The study, published this week in JAMA Network Open, analyzed nearly 17,000 encounters from two EDs in a single academic health system in Los Angeles between April 2020 and September 2021. To be included, patients had to have a follow-up appointment with a primary care physician within 14 days of their first ED visit.
Researchers found telehealth follow-up was associated with 28.3 more repeated ED visits and 10.6 more return hospital admissions per 1,000 patients compared with in-person follow-up care.
For in-person visits, 16% were followed by a return ED visit and 4% include a hospital admission within 30 days. Among telehealth follow-ups, 18% were followed by another emergency visit and 5% with a hospitalization.
"In this retrospective cohort study, we found that after being discharged from the ED, patients with telehealth post-ED discharge follow-up visits were more likely to return to the ED, even after adjustment for sociodemographic characteristics, insurance type, distance to the ED, severity of illness at the index visit, the time from ED discharge to follow-up and medical complexity (RAF [Risk Adjustment Factor] scores)," the researchers wrote.
"There were numerically increased subsequent hospitalizations as well, but the difference was not statistically significant. The association of telehealth with increased healthcare utilization warrants further study to evaluate its appropriateness as modality for post-ED follow-up."
WHY IT MATTERS
The researchers noted there were some limitations in their analysis. As an observational study, there could have been missing information that wouldn't be collected in EHRs, like unemployment, income or trust in the healthcare system.
Patients also could have seen a primary care physician outside of the health system studied, while Risk Adjustment Factor scores were often missing for uninsured participants.
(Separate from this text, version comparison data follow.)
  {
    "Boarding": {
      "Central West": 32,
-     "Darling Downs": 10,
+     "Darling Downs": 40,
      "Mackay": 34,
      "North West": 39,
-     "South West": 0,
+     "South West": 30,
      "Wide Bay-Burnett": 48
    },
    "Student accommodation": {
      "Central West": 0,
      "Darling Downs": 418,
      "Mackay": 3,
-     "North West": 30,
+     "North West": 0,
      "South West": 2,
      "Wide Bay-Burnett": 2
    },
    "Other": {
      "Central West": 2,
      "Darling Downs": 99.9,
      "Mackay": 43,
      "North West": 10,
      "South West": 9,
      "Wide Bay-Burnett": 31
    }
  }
Future studies should also include more health systems, since the focus on one system could limit the study's ability to be generalized to other settings.
Though the study shows concerns with relying on telehealth for post-discharge care, researchers noted it should be considered in context of telemedicine's benefits, like managing chronic conditions.
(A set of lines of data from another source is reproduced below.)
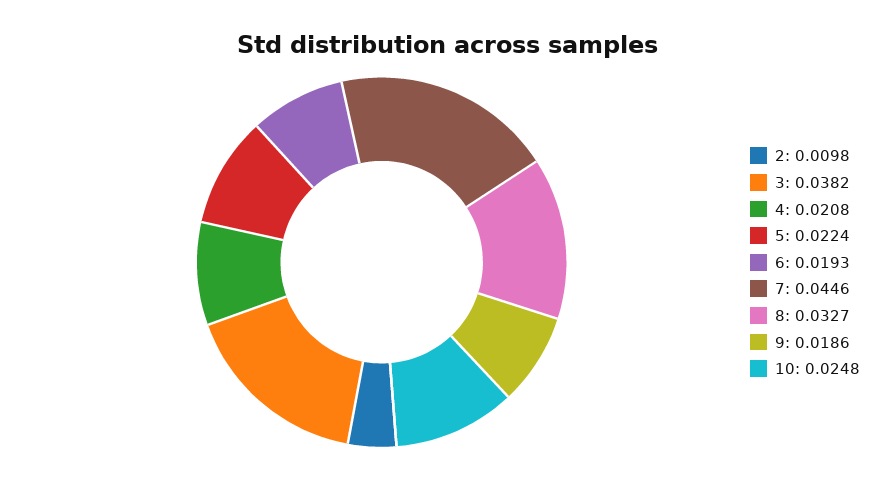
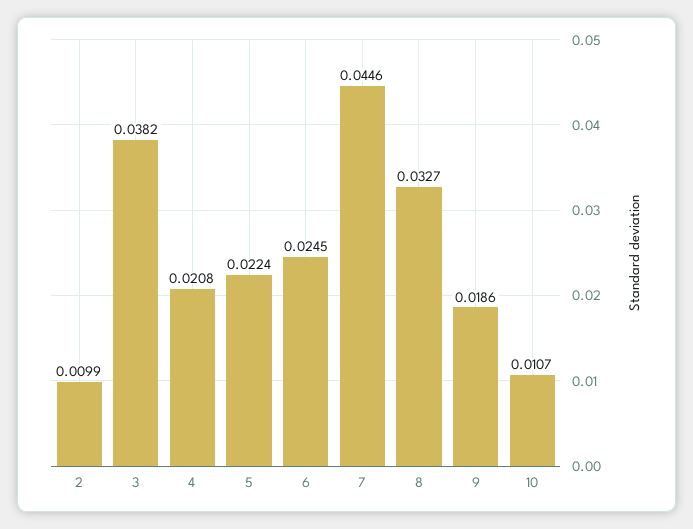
  {
-   "2": 0.0098,
+   "2": 0.0099,
    "3": 0.0382,
    "4": 0.0208,
    "5": 0.0224,
-   "6": 0.0193,
+   "6": 0.0245,
    "7": 0.0446,
    "8": 0.0327,
    "9": 0.0186,
-   "10": 0.0248
+   "10": 0.0107
  }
"A potential mechanism to explain increased healthcare utilization after telehealth visits is the inherent limitation in the ability of clinicians to examine patients, which may compel clinicians to have a lower threshold for referring patients back to the ED for an in-person evaluation if they have any ongoing symptoms," the study's authors wrote.
"It is also possible that independent of the lack of a physical examination, telehealth clinicians may not be able to communicate as well with patients, leading to an inability to fully evaluate or intervene on evolving illness and leading to deterioration in patient condition and subsequent need for hospitalization."